Taking the base-$\abs{\Sigma}$ logarithm of both sides, we obtain:

$\log_{\abs{\Sigma}} \abs{C} + \log_{\abs{\Sigma}} \! \left( \Vol_{\abs{\Sigma}} \! \left( \left\lfloor \frac{d-1}{2} \right\rfloor\!, n \right) \right) \le n$

Dividing both sides by $n$ yields the desired result.

Definition: Perfect Code

Let $\Sigma$ be an alphabet, and let $n \in \N$. A code $C \subseteq \Sigma^n$ is perfect if the collection of Hamming balls $\{ B_{\Sigma^n}(c, \lfloor\!\frac{d-1}{2}\!\rfloor) : c \in C \}$ covers $\Sigma^n$, where $d$ denotes the minimum distance of $C$.

In other words, a code is perfect if it saturates the Hamming bound.

Definition: Linear Code

Let $F$ be a finite field. A linear code of dimension $k \in \N$ and block length $n \in \N$ over $F$ is a $k$-dimensional linear subspace of $F^n$.

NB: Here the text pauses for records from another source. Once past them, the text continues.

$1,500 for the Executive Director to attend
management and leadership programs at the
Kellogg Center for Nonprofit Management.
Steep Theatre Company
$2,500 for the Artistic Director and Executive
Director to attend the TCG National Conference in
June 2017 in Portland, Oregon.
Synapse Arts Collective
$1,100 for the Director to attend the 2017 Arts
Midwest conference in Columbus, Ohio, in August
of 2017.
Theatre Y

Note that the linear-algebraic notion of dimension coincides with our previous definition of the dimension of a code. If $C$ is a $k$-dimensional linear subspace of $F^n$, then $\abs{C} = \abs{F}^k$, which implies $k = \log_{\abs{F}} \abs{C}$.

Definition: Generator Matrix, Parity-Check Matrix, Dual, $C^\perp$

Let $F$ be a finite field, $n, k \in \N$, and let $C \subseteq F^n$ be a linear code of dimension $k$.

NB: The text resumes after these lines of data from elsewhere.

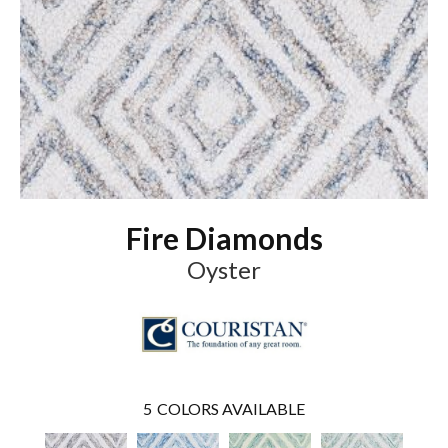
Fire Diamonds
Oyster
5
COLORS AVAILABLE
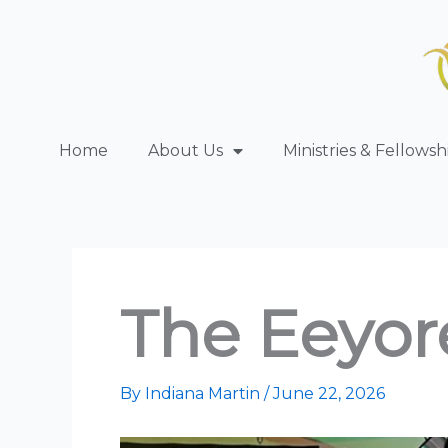
Skip
to
content
Home
About Us
Ministries & Fellowsh
The Eeyor
By
Indiana Martin
/
June 22, 2026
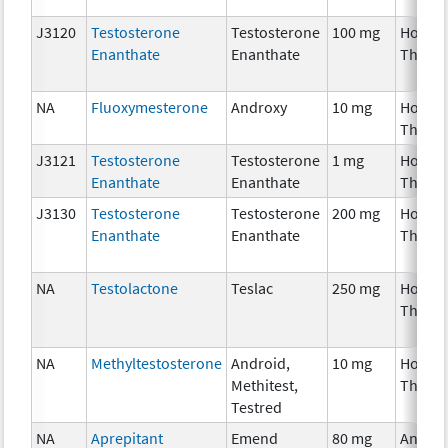
J3120
Testosterone
Testosterone
100 mg
Hormo
Enanthate
Enanthate
Thera
NA
Fluoxymesterone
Androxy
10 mg
Hormo
Thera
J3121
Testosterone
Testosterone
1 mg
Hormo
Enanthate
Enanthate
Thera
J3130
Testosterone
Testosterone
200 mg
Hormo
Enanthate
Enanthate
Thera
NA
Testolactone
Teslac
250 mg
Hormo
Thera
NA
Methyltestosterone
Android,
10 mg
Hormo
Methitest,
Thera
Testred
NA
Aprepitant
Emend
80 mg
Ancilla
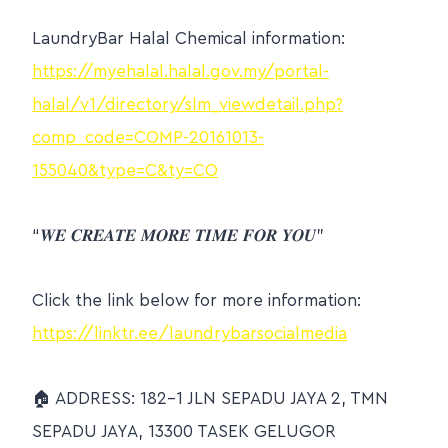
LaundryBar Halal Chemical information:
https://myehalal.halal.gov.my/portal-
halal/v1/directory/slm_viewdetail.php?
comp_code=COMP-20161013-
155040&type=C&ty=CO
“𝑾𝑬 𝑪𝑹𝑬𝑨𝑻𝑬 𝑴𝑶𝑹𝑬 𝑻𝑰𝑴𝑬 𝑭𝑶𝑹 𝒀𝑶𝑼”
Click the link below for more information:
https://linktr.ee/laundrybarsocialmedia
🏠 ADDRESS: 182-1 JLN SEPADU JAYA 2, TMN
SEPADU JAYA, 13300 TASEK GELUGOR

• A generator matrix for $C$ is a matrix $G \in F^{n \times k}$ whose column space is $C$.
• A parity-check matrix for $C$ is a matrix $H \in F^{(n - k) \times k}$ whose kernel is $C$.
• The dual of $C$ is the linear code $C^\perp \coloneqq \{ \vd \in F^n : \langle \vc, \vd \rangle = 0_F \text{ for all } \vc \in C \}$.

Here, $\langle \cdot, \cdot \rangle$ denotes the standard inner product on $F^n$, i.e., $\langle \vv, \vw \rangle \coloneqq \sum_{i=1}^n v_i w_i$.

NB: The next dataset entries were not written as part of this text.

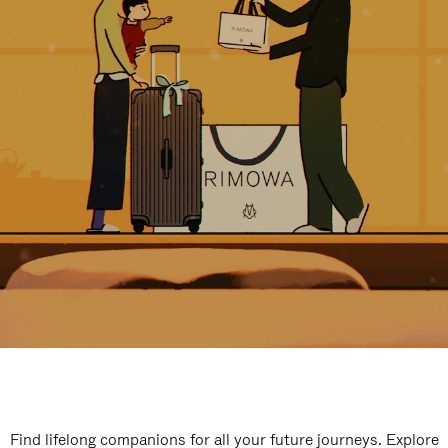
Find lifelong companions for all your future journeys. Explore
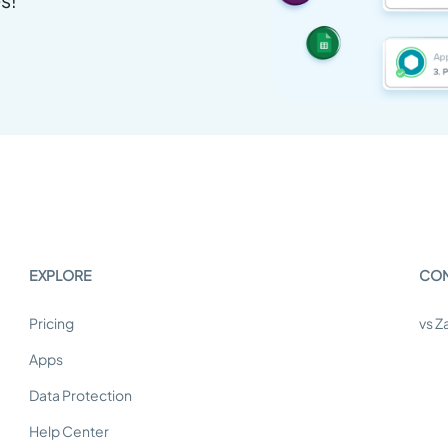
EXPLORE
CO
Pricing
vs Z
Apps
Data Protection
Help Center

Because every vector space has a basis, every linear code $C \subseteq F^n$ admits a generator matrix (whose columns are the basis vectors for $C$). In fact, up to permutations of symbol positions within codewords, every linear code admits a generator matrix whose first $k$ rows coincide with the $k \times k$ identity matrix. Such a generator matrix defines a systematic encoding map.

Gilbert–Varshamov Bound

Theorem: Let $q \in \N$ be a prime power, and let $n, d \in \N$ with $d \le n$. There exists a linear code $C \subseteq (\F_q)^n$ of minimum distance $d$ and rate

$R \ge 1 - \frac{\lfloor \log_q(\Vol_q(d - 1, n)) \rfloor + 1}{n}.$

Proof: Let $C$ be a uniformly random linear subspace of $(\F_q)^n$ of dimension $k \coloneqq n - \lfloor \log_q(\Vol_q(d-1, n)) \rfloor - 1$. Note that there are only finitely many such subspaces, so this uniform distribution makes sense. We will show that $C$ has minimum distance $\ge d$ with probability $> 0$.

Let $G \in (\F_q)^{n \times k}$ be a uniformly random generator matrix for $C$. Observe that, for any fixed $\vx \in (\F_q)^n \setminus \{\vo\}$, the vector $G\vx$ is uniformly distributed in $(\F_q)^n \setminus \{\vo\}$. Indeed, all of the random choices we have made so far are invariant under a linear isomorphism of $(\F_q)^n$, and there exist isomorphisms of $(\F_q)^n$ that send any nonzero vector to any other nonzero vector, so this random process cannot favor any nonzero vector.

TODO

Remark: The Gilbert-Varshamov bound actually holds for any $q \in \N$, not just prime powers. A proof of this stronger result requires a different construction, and the resulting codes are not linear codes.